Christopher Erasmus, completing a master’s in electrical and electronic engineering, has developed an award-winning solar-powered wireless dendrometer and environmental sensing system for the forestry industry. 

This device accurately tracks tree growth patterns, water dynamics, and environmental stressors such as temperature, humidity, and soil moisture. It offers a cost-effective, low-maintenance solution, reducing the need for human intervention while ensuring consistent accuracy and reliability.
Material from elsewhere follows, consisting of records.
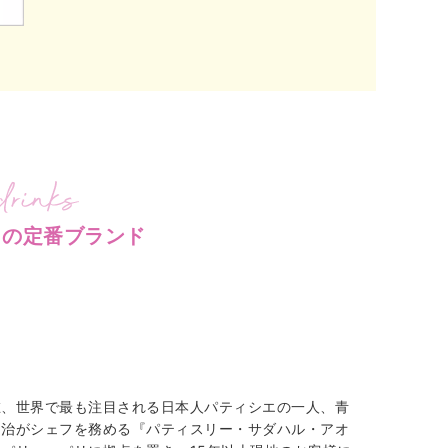
トの定番ブランド
在、世界で最も注目される日本人パティシエの一人、青
定治がシェフを務める『パティスリー・サダハル・アオ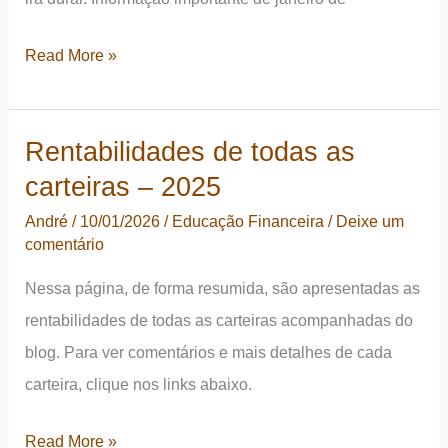
Última
Read More »
atualização
da
Rentabilidades de todas as
TNRP
carteiras – 2025
(2026)
André
/
10/01/2026
/
Educação Financeira
/
Deixe um
comentário
Nessa página, de forma resumida, são apresentadas as
rentabilidades de todas as carteiras acompanhadas do
blog. Para ver comentários e mais detalhes de cada
carteira, clique nos links abaixo.
Rentabilidades
Read More »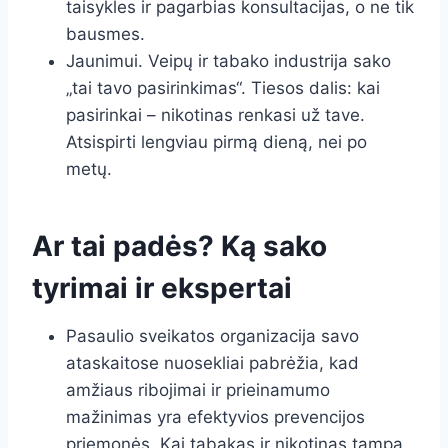
taisykles ir pagarbias konsultacijas, o ne tik
bausmes.
Jaunimui. Veipų ir tabako industrija sako
„tai tavo pasirinkimas“. Tiesos dalis: kai
pasirinkai – nikotinas renkasi už tave.
Atsispirti lengviau pirmą dieną, nei po
metų.
Ar tai padės? Ką sako
tyrimai ir ekspertai
Pasaulio sveikatos organizacija savo
ataskaitose nuosekliai pabrėžia, kad
amžiaus ribojimai ir prieinamumo
mažinimas yra efektyvios prevencijos
priemonės. Kai tabakas ir nikotinas tampa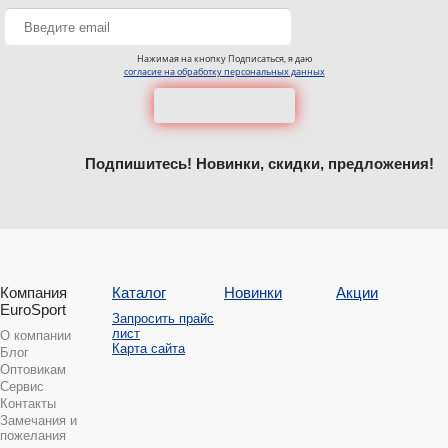
Нажимая на кнопку Подписаться, я даю
согласие на обработку персональных данных
Подпишитесь! Новинки, скидки, предложения!
Компания
Каталог
Новинки
Акции
EuroSport
Запросить прайс
лист
О компании
Карта сайта
Блог
Оптовикам
Сервис
Контакты
Замечания и
пожелания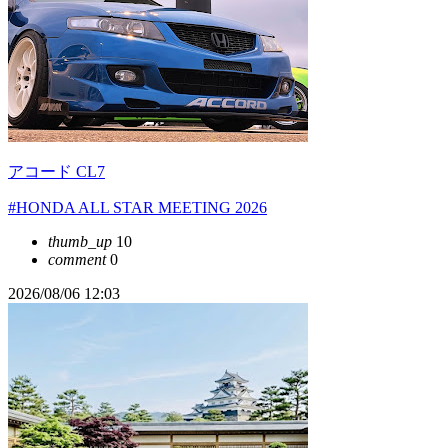
アコード CL7
#HONDA ALL STAR MEETING 2026
thumb_up
10
comment
0
2026/08/06 12:03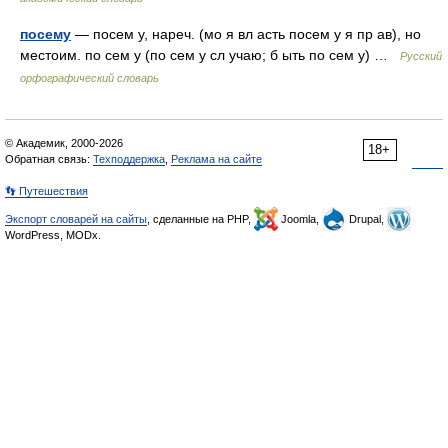
посему
— посем у, нареч. (мо я вл асть посем у я пр ав), но
местоим. по сем у (по сем у сл учаю; б ыть по сем у) …
Русский
орфографический словарь
© Академик, 2000-2026
18+
Обратная связь:
Техподдержка
,
Реклама на сайте
👣 Путешествия
Экспорт словарей на сайты
, сделанные на PHP,
Joomla,
Drupal,
WordPress, MODx.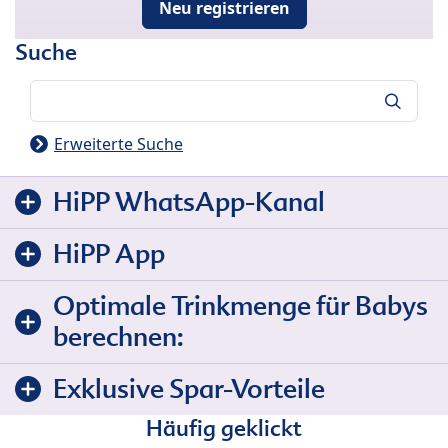
Neu registrieren
Suche
Suche
Erweiterte Suche
HiPP WhatsApp-Kanal
HiPP App
Optimale Trinkmenge für Babys
berechnen:
Exklusive Spar-Vorteile
Häufig geklickt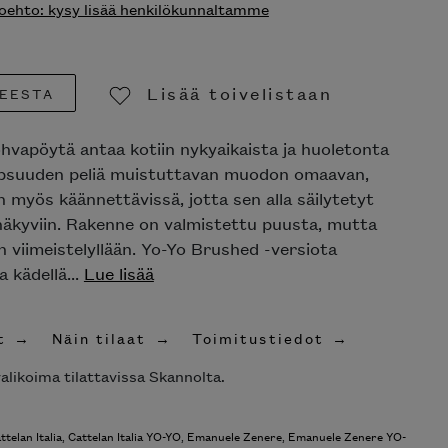
ehto: kysy lisää henkilökunnaltamme
Lisää toivelistaan
EESTA
Poista toivelistasta
hvapöytä antaa kotiin nykyaikaista ja huoletonta
lapsuuden peliä muistuttavan muodon omaavan,
 myös käännettävissä, jotta sen alla säilytetyt
näkyviin. Rakenne on valmistettu puusta, mutta
 viimeistelyllään. Yo-Yo Brushed -versiota
 kädellä...
Lue lisää
t
Näin tilaat
Toimitustiedot
alikoima tilattavissa Skannolta.
ttelan Italia
,
Cattelan Italia YO-YO
,
Emanuele Zenere
,
Emanuele Zenere YO-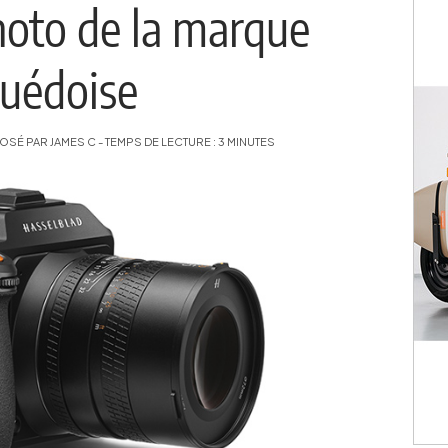
hoto de la marque
suédoise
SÉ PAR JAMES C - TEMPS DE LECTURE : 3 MINUTES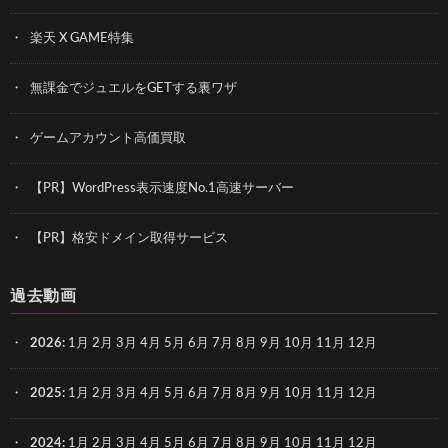
楽天 X GAME特集
無課金でジュエルをGETする裏ワザ
ゲームアカウント高価買取
【PR】WordPress表示速度No.1高速サーバー
【PR】格安ドメイン取得サービス
過去動画
2026
:
1月
2月
3月
4月
5月
6月
7月
8月
9月
10月
11月
12月
2025
:
1月
2月
3月
4月
5月
6月
7月
8月
9月
10月
11月
12月
2024
:
1月
2月
3月
4月
5月
6月
7月
8月
9月
10月
11月
12月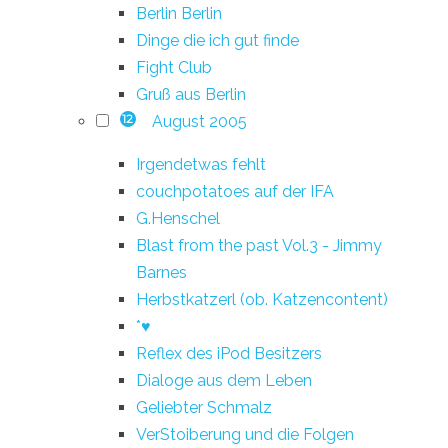
Berlin Berlin
Dinge die ich gut finde
Fight Club
Gruß aus Berlin
August 2005
12
Irgendetwas fehlt
couchpotatoes auf der IFA
G.Henschel
Blast from the past Vol.3 - Jimmy
Barnes
Herbstkatzerl (ob. Katzencontent)
*♥
Reflex des iPod Besitzers
Dialoge aus dem Leben
Geliebter Schmalz
VerStoiberung und die Folgen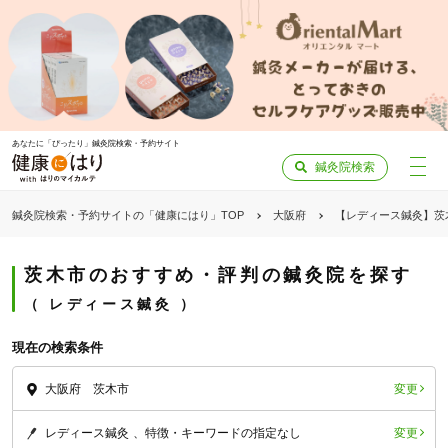
あなたに「ぴったり」鍼灸院検索・予約サイト
鍼灸院検索
鍼灸院検索・予約サイトの「健康にはり」TOP
大阪府
【レディース鍼灸】茨
茨木市のおすすめ・評判の鍼灸院を探す
レディース鍼灸
現在の検索条件
変更
大阪府 茨木市
変更
レディース鍼灸
特徴・キーワードの指定なし
「健康にはりを見た」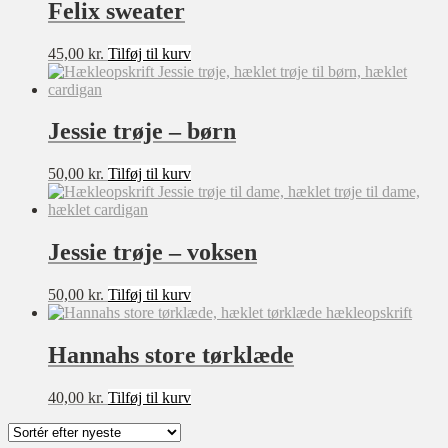
Felix sweater
45,00
kr.
Tilføj til kurv
Sværhedsgrad
★★★★★
★★★★☆
Jessie trøje – børn
★★★☆☆
50,00
kr.
Tilføj til kurv
★★☆☆☆
★☆☆☆☆
Jessie trøje – voksen
Størrelse
50,00
kr.
Tilføj til kurv
XXS
XS
Hannahs store tørklæde
S
40,00
kr.
Tilføj til kurv
M
L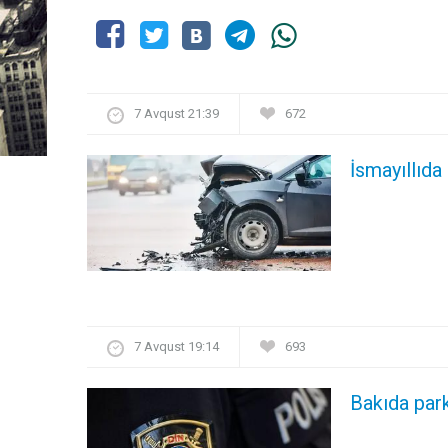
7 Avqust 21:39
672
İsmayıllıda
7 Avqust 19:14
693
Bakıda par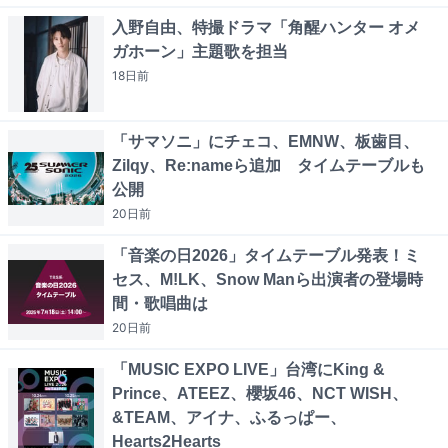
入野自由、特撮ドラマ「角醒ハンター オメ
ガホーン」主題歌を担当
18日
前
「サマソニ」にチェコ、EMNW、板歯目、
Zilqy、Re:nameら追加 タイムテーブルも
公開
20日
前
「音楽の日2026」タイムテーブル発表！ミ
セス、M!LK、Snow Manら出演者の登場時
間・歌唱曲は
20日
前
「MUSIC EXPO LIVE」台湾にKing &
Prince、ATEEZ、櫻坂46、NCT WISH、
&TEAM、アイナ、ふるっぱー、
Hearts2Hearts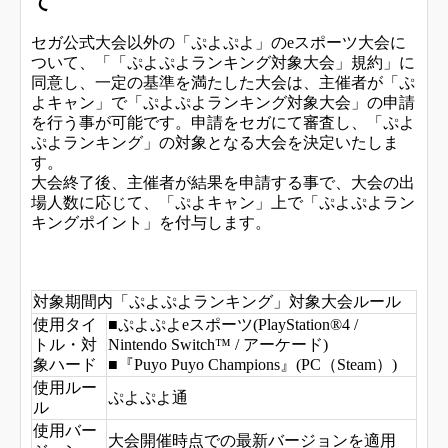
て
セガ公式大会以外の「ぷよぷよ」のeスポーツ大会に
ついて、「「ぷよぷよランキング対象大会」規約」に
同意し、一定の基準を満たした大会は、主催者が「ぷ
よキャン」で「ぷよぷよランキング対象大会」の申請
を行う事が可能です。申請をセガにて審査し、「ぷよ
ぷよランキング」の対象となる大会を決定いたしま
す。
大会終了後、主催者が結果を申請する事で、大会の出
場人数に応じて、「ぷよキャン」上で「ぷよぷよラン
キングポイント」を付与します。
対象期間内「ぷよぷよランキング」対象大会ルール
使用タイ
■ぷよぷよeスポーツ(PlayStation®4 /
トル・対
Nintendo Switch™ / アーケード)
象ハード
■『Puyo Puyo Champions』(PC（Steam）)
使用ルー
ぷよぷよ通
ル
使用バー
大会開催時点での最新バージョンを適用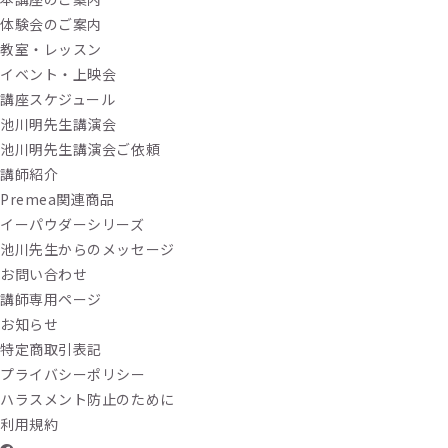
体験会のご案内
教室・レッスン
イベント・上映会
講座スケジュール
池川明先生講演会
池川明先生講演会ご依頼
講師紹介
Premea関連商品
イーパウダーシリーズ
池川先生からのメッセージ
お問い合わせ
講師専用ページ
お知らせ
特定商取引表記
プライバシーポリシー
ハラスメント防止のために
利用規約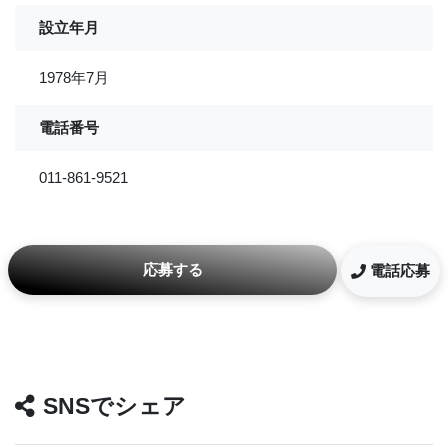
設立年月
1978年7月
電話番号
011-861-9521
応募する
電話応募
SNSでシェア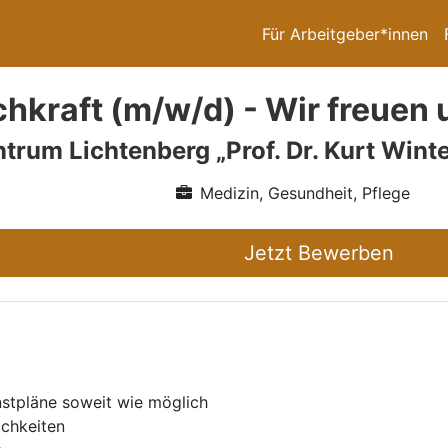
Für Arbeitgeber*innen
hkraft (m/w/d) - Wir freuen u
trum Lichtenberg „Prof. Dr. Kurt Winte
Medizin, Gesundheit, Pflege
Jetzt Bewerben
nstpläne soweit wie möglich
ichkeiten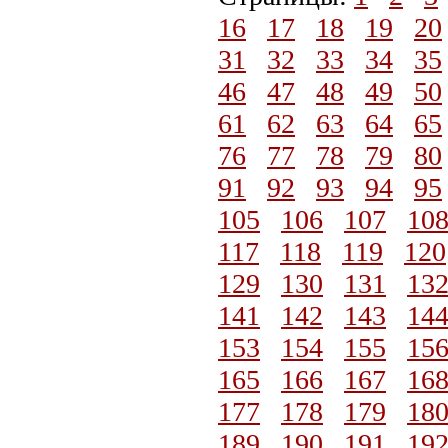
16
17
18
19
20
31
32
33
34
35
46
47
48
49
50
61
62
63
64
65
76
77
78
79
80
91
92
93
94
95
105
106
107
10
117
118
119
120
129
130
131
13
141
142
143
14
153
154
155
15
165
166
167
16
177
178
179
18
189
190
191
19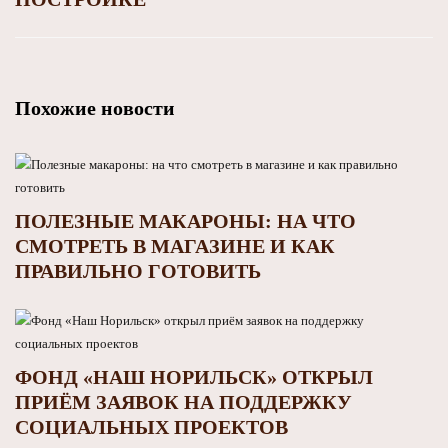
Похожие новости
ПОЛЕЗНЫЕ МАКАРОНЫ: НА ЧТО
СМОТРЕТЬ В МАГАЗИНЕ И КАК
ПРАВИЛЬНО ГОТОВИТЬ
ФОНД «НАШ НОРИЛЬСК» ОТКРЫЛ
ПРИЁМ ЗАЯВОК НА ПОДДЕРЖКУ
СОЦИАЛЬНЫХ ПРОЕКТОВ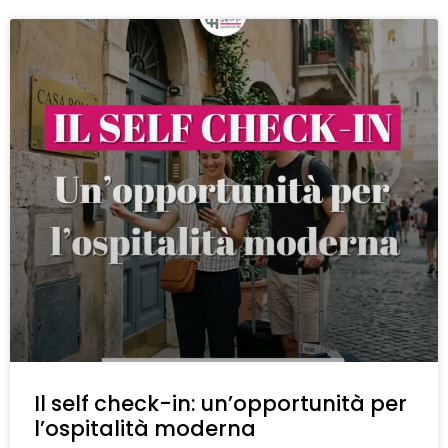
Il self check-in: un’opportunità per
l’ospitalità moderna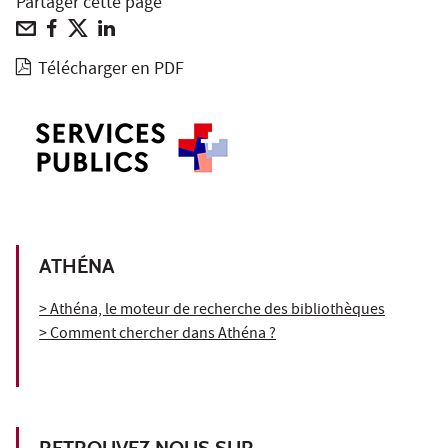
Partager cette page
Télécharger en PDF
ATHÉNA
> Athéna, le moteur de recherche des bibliothèques
> Comment chercher dans Athéna ?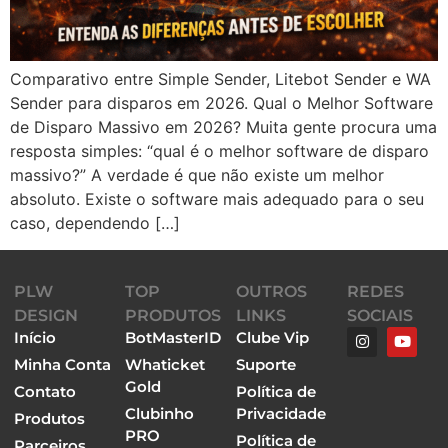
Comparativo entre Simple Sender, Litebot Sender e WA
Sender para disparos em 2026. Qual o Melhor Software
de Disparo Massivo em 2026? Muita gente procura uma
resposta simples: “qual é o melhor software de disparo
massivo?” A verdade é que não existe um melhor
absoluto. Existe o software mais adequado para o seu
caso, dependendo […]
PLW
TOP
OUTROS
REDES
DESIGN
PRODUTOS
LINKS
SOCIAIS
Início
BotMasterID
Clube Vip
Minha Conta
Whaticket
Suporte
Gold
Contato
Política de
Clubinho
Privacidade
Produtos
PRO
Política de
Parceiros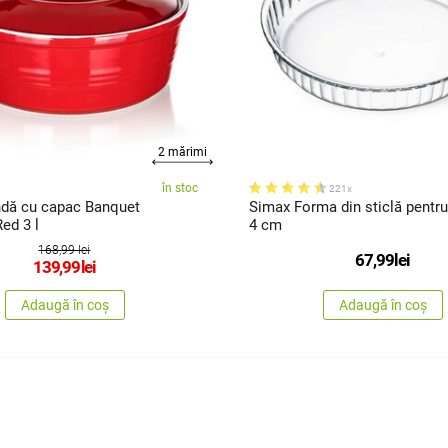
2 mărimi
în stoc
221x
ndă cu capac Banquet
Simax Forma din sticlă pentru 
Red 3 l
4 cm
168,99 lei
67,99
lei
139,99
lei
Adaugă în coș
Adaugă în coș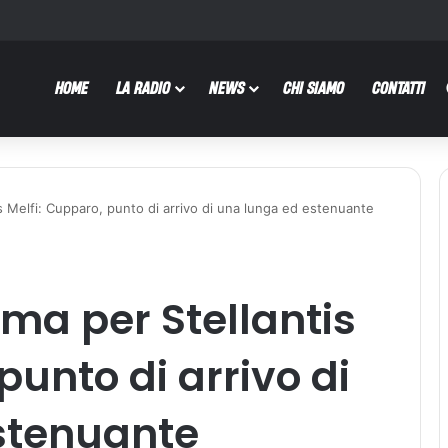
HOME
LA RADIO
NEWS
CHI SIAMO
CONTATTI
s Melfi: Cupparo, punto di arrivo di una lunga ed estenuante
ma per Stellantis
punto di arrivo di
stenuante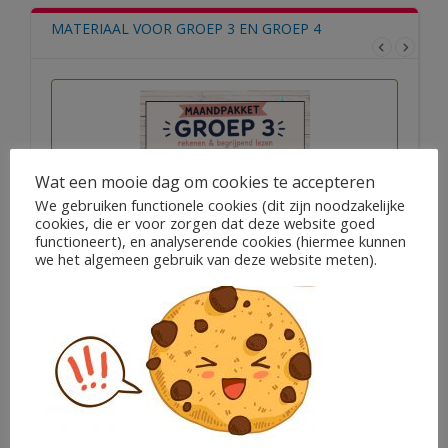
MATERIAAL VOOR GROEP 3 EN GROEP 4
Wat een mooie dag om cookies te accepteren
We gebruiken functionele cookies (dit zijn noodzakelijke
cookies, die er voor zorgen dat deze website goed
functioneert), en analyserende cookies (hiermee kunnen
we het algemeen gebruik van deze website meten).
MAANDPAKKET groep 3 –...
€
17,95
Alexandra Wit
In winkelwagen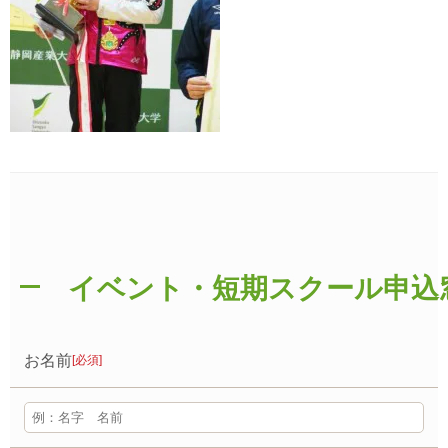
イベント・短期スクール申込
お名前
[必須]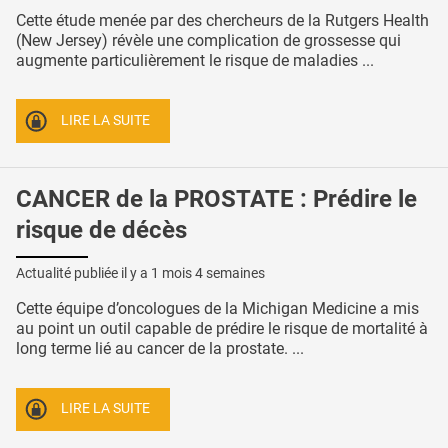
Cette étude menée par des chercheurs de la Rutgers Health
(New Jersey) révèle une complication de grossesse qui
augmente particulièrement le risque de maladies ...
LIRE LA SUITE
CANCER de la PROSTATE : Prédire le
risque de décès
Actualité publiée il y a
1 mois 4 semaines
Cette équipe d’oncologues de la Michigan Medicine a mis
au point un outil capable de prédire le risque de mortalité à
long terme lié au cancer de la prostate. ...
LIRE LA SUITE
Eucalyptus is the most widespread hardwood in the world, and plantations have emerged as a critical global resource, spanning nearly 20 million hectares globally. The wood is a crucial global resource, offering raw materials for renewable energy sources, recyclable fibres, joinery and furniture products. 

As the demand for these resources grows, monitoring and managing Eucalyptus forests sustainably is essential. Erasmus developed a dendrometer and environmental sensor system to assist the monitoring process. A dendrometer measures variations in tree stem diameter over time, including short-term diurnal fluctuations and long-term growth trends. 

During the day, stomata in leaves open, allowing transpiration, the process by which water is lost from the tree to the atmosphere. Due to the development of negative pressures in the conductive xylem (wood), as the rate of water loss often exceeds the rate of water uptake from the roots, this water loss causes a temporary reduction in stem diameter. At night, when the stomata close, the tree equilibrates with the soil, and the stem diameter expands. 

Chris worked with Dr Dave Drew and Eucxylo to develop a generic point dendrometer to measure these variations. EucXylo, a Research Chair funded by the Hans Merensky Legacy Foundation, focuses on the ecophysiology, growth, and wood formation in eucalypts.

Erasmus developed ten wireless dendrometers and environmental sensor systems. He deployed them on Eucalyptus trees, six in Stellenbosch, South Africa, and four in Leiria, Portugal. 

They measure tree stem growth and air and soil conditions and transmit data via LoRaWAN to a cloud-based platform (ThingSpeak) with local SD-card backups. Nine systems collect data at six-minute intervals, while one collects at 11-minute intervals. 

The use of LoRaWAN technology for near real-time data transmission is a novel system feature, providing immediate insights into environmental conditions and tree growth. The capability allows for timely data collection and analysis, crucial for dynamic and responsive research and management practices. It also eliminates the need for cables, which can be a limiting factor for infield experiments. 

The dataset provides comprehensive measurements of tree stem growth, offering valuable insights into the growth rates, patterns, and overall health of Eucalyptus plantations. This detailed data allows researchers to track how trees develop over time and how they respond to different environmental conditions. 

By collecting data from South Africa and Portugal, the dataset allows for comparative studies of Eucalyptus growth across different geographical regions and climates. This comparison can reveal how regional environmental conditions influence tree growth and health, contributing to more informed global forestry practices. The trees in the different regions are also of various ages and sizes. 

The dataset is a valuable resource for future research in forestry, environmental science, and agricultural studies. It offers a solid foundation for further investigations and practical applications in these fields.

Source: Erasmus, Christopher & Booysen, M.J. (Thinus) & Drew, David. (2024). Dataset of dendrometer and environmental parameter measurements of two different species of the group of genera known as eucalypts in South Africa and Portugal. Data in Brief. 57. 111035. 10.1016/j.dib.2024.111035.